# START OF RECORDS
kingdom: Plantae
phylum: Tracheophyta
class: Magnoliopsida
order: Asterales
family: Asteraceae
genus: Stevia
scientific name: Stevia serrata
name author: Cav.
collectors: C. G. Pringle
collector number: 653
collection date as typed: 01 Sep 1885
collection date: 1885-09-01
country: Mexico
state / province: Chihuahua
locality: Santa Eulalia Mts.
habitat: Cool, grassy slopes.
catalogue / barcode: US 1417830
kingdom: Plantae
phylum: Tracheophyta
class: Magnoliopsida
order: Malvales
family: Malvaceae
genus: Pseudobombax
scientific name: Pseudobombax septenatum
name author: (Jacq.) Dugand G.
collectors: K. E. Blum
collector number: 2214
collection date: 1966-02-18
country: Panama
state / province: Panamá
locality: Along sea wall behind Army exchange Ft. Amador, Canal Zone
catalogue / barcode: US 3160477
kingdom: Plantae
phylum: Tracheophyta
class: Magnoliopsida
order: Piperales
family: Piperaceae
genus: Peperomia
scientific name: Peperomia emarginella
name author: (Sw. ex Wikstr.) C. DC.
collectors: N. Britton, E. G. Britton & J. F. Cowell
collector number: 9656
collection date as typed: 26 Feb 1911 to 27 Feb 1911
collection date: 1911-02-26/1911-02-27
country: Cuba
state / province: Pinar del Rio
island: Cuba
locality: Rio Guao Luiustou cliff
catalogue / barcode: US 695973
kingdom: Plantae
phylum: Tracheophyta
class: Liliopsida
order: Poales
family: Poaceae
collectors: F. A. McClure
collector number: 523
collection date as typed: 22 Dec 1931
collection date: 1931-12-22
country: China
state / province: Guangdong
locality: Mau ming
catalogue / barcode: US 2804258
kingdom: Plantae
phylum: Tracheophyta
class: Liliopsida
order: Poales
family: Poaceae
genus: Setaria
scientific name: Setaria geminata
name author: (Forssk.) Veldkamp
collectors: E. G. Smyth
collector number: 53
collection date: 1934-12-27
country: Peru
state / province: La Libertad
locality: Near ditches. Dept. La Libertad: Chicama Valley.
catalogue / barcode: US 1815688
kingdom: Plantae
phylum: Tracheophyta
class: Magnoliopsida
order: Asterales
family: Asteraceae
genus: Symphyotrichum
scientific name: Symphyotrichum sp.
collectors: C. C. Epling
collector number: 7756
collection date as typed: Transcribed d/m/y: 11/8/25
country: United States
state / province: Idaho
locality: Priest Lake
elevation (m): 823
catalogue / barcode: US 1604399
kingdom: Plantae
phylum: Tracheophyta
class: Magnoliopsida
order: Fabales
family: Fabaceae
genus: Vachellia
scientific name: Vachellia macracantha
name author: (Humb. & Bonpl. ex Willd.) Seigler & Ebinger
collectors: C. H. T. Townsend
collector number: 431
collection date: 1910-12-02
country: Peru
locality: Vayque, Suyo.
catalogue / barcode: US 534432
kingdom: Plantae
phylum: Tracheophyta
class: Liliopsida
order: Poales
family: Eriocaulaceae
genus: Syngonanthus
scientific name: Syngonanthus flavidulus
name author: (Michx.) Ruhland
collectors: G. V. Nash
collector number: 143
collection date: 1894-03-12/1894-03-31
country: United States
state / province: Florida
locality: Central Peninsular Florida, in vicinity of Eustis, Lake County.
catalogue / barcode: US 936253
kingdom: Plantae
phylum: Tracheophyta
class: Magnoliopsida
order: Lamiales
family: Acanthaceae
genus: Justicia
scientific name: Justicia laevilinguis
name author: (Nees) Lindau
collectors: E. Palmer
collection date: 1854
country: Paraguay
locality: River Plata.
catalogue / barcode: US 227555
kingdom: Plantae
# END OF RECORDS
• **WORK TO COMPLETE**
Can you transcribe all of the rows above line by line, keeping every word, number and punctuation mark unchanged?

• **EXERCISE ANSWER**
kingdom: Plantae
phylum: Tracheophyta
class: Magnoliopsida
order: Asterales
family: Asteraceae
genus: Stevia
scientific name: Stevia serrata
name author: Cav.
collectors: C. G. Pringle
collector number: 653
collection date as typed: 01 Sep 1885
collection date: 1885-09-01
country: Mexico
state / province: Chihuahua
locality: Santa Eulalia Mts.
habitat: Cool, grassy slopes.
catalogue / barcode: US 1417830
kingdom: Plantae
phylum: Tracheophyta
class: Magnoliopsida
order: Malvales
family: Malvaceae
genus: Pseudobombax
scientific name: Pseudobombax septenatum
name author: (Jacq.) Dugand G.
collectors: K. E. Blum
collector number: 2214
collection date: 1966-02-18
country: Panama
state / province: Panamá
locality: Along sea wall behind Army exchange Ft. Amador, Canal Zone
catalogue / barcode: US 3160477
kingdom: Plantae
phylum: Tracheophyta
class: Magnoliopsida
order: Piperales
family: Piperaceae
genus: Peperomia
scientific name: Peperomia emarginella
name author: (Sw. ex Wikstr.) C. DC.
collectors: N. Britton, E. G. Britton & J. F. Cowell
collector number: 9656
collection date as typed: 26 Feb 1911 to 27 Feb 1911
collection date: 1911-02-26/1911-02-27
country: Cuba
state / province: Pinar del Rio
island: Cuba
locality: Rio Guao Luiustou cliff
catalogue / barcode: US 695973
kingdom: Plantae
phylum: Tracheophyta
class: Liliopsida
order: Poales
family: Poaceae
collectors: F. A. McClure
collector number: 523
collection date as typed: 22 Dec 1931
collection date: 1931-12-22
country: China
state / province: Guangdong
locality: Mau ming
catalogue / barcode: US 2804258
kingdom: Plantae
phylum: Tracheophyta
class: Liliopsida
order: Poales
family: Poaceae
genus: Setaria
scientific name: Setaria geminata
name author: (Forssk.) Veldkamp
collectors: E. G. Smyth
collector number: 53
collection date: 1934-12-27
country: Peru
state / province: La Libertad
locality: Near ditches. Dept. La Libertad: Chicama Valley.
catalogue / barcode: US 1815688
kingdom: Plantae
phylum: Tracheophyta
class: Magnoliopsida
order: Asterales
family: Asteraceae
genus: Symphyotrichum
scientific name: Symphyotrichum sp.
collectors: C. C. Epling
collector number: 7756
collection date as typed: Transcribed d/m/y: 11/8/25
country: United States
state / province: Idaho
locality: Priest Lake
elevation (m): 823
catalogue / barcode: US 1604399
kingdom: Plantae
phylum: Tracheophyta
class: Magnoliopsida
order: Fabales
family: Fabaceae
genus: Vachellia
scientific name: Vachellia macracantha
name author: (Humb. & Bonpl. ex Willd.) Seigler & Ebinger
collectors: C. H. T. Townsend
collector number: 431
collection date: 1910-12-02
country: Peru
locality: Vayque, Suyo.
catalogue / barcode: US 534432
kingdom: Plantae
phylum: Tracheophyta
class: Liliopsida
order: Poales
family: Eriocaulaceae
genus: Syngonanthus
scientific name: Syngonanthus flavidulus
name author: (Michx.) Ruhland
collectors: G. V. Nash
collector number: 143
collection date: 1894-03-12/1894-03-31
country: United States
state / province: Florida
locality: Central Peninsular Florida, in vicinity of Eustis, Lake County.
catalogue / barcode: US 936253
kingdom: Plantae
phylum: Tracheophyta
class: Magnoliopsida
order: Lamiales
family: Acanthaceae
genus: Justicia
scientific name: Justicia laevilinguis
name author: (Nees) Lindau
collectors: E. Palmer
collection date: 1854
country: Paraguay
locality: River Plata.
catalogue / barcode: US 227555
kingdom: Plantae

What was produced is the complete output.